# TASK PROMPT
Copy every line of the listing that holds the string "events".

# DATA EXCERPTS
>>>

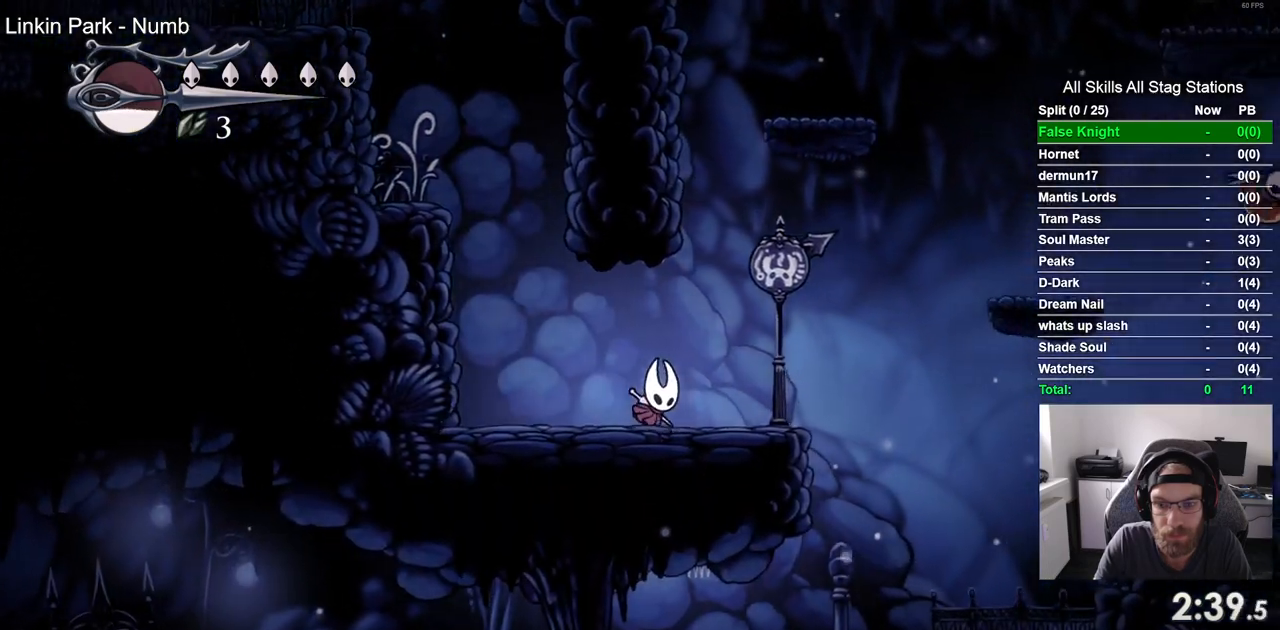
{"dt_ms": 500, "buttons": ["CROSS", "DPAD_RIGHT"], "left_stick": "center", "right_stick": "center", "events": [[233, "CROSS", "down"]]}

<<<
>>>

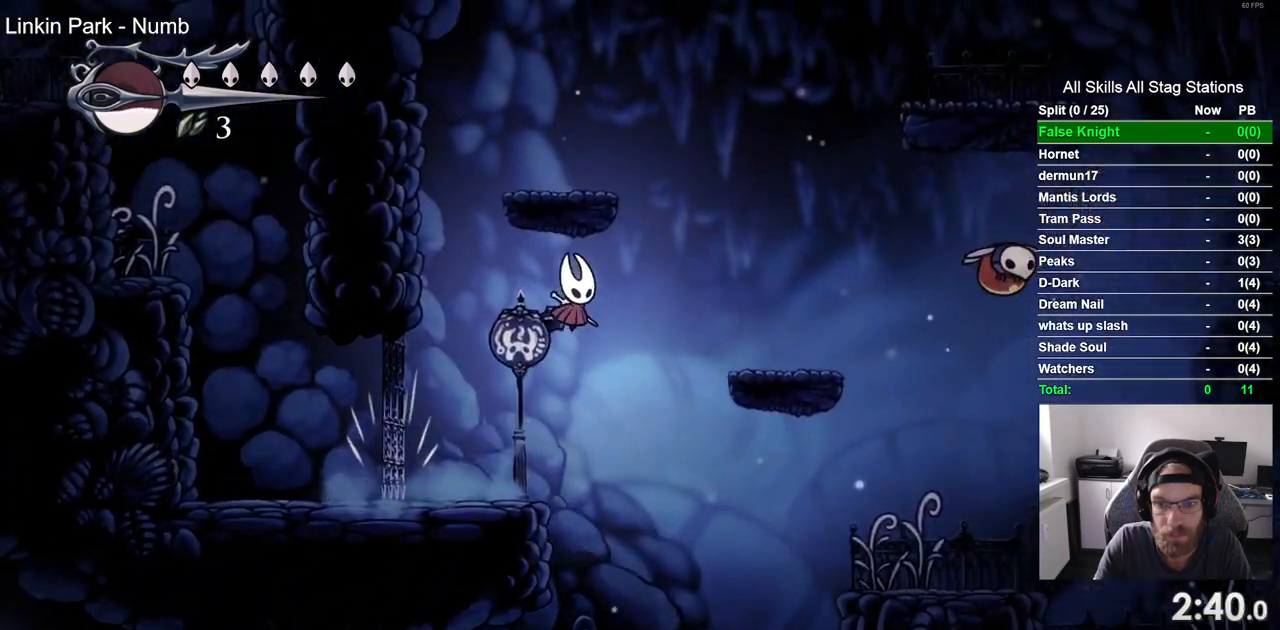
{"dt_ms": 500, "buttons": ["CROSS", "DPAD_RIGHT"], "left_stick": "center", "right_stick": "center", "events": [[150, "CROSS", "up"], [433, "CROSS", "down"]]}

<<<
>>>

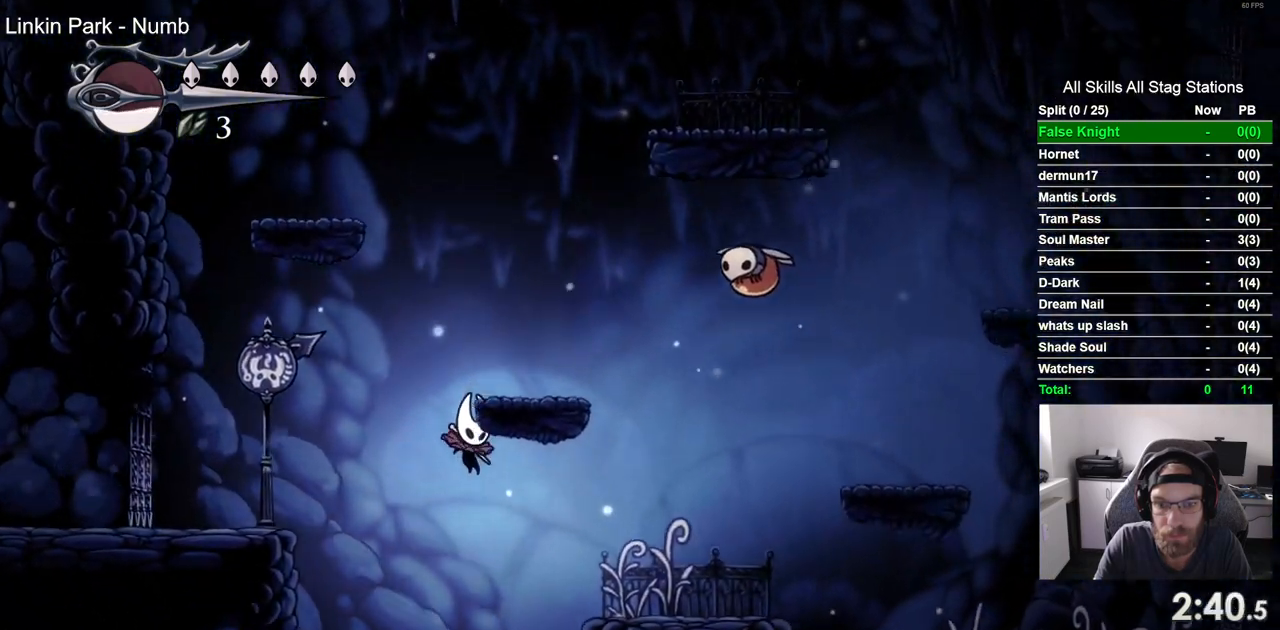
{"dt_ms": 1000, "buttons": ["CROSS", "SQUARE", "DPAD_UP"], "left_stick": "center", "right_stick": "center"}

<<<

# YOUR RESPONSE
{"dt_ms": 500, "buttons": ["CROSS", "DPAD_RIGHT"], "left_stick": "center", "right_stick": "center", "events": [[233, "CROSS", "down"]]}
{"dt_ms": 500, "buttons": ["CROSS", "DPAD_RIGHT"], "left_stick": "center", "right_stick": "center", "events": [[150, "CROSS", "up"], [433, "CROSS", "down"]]}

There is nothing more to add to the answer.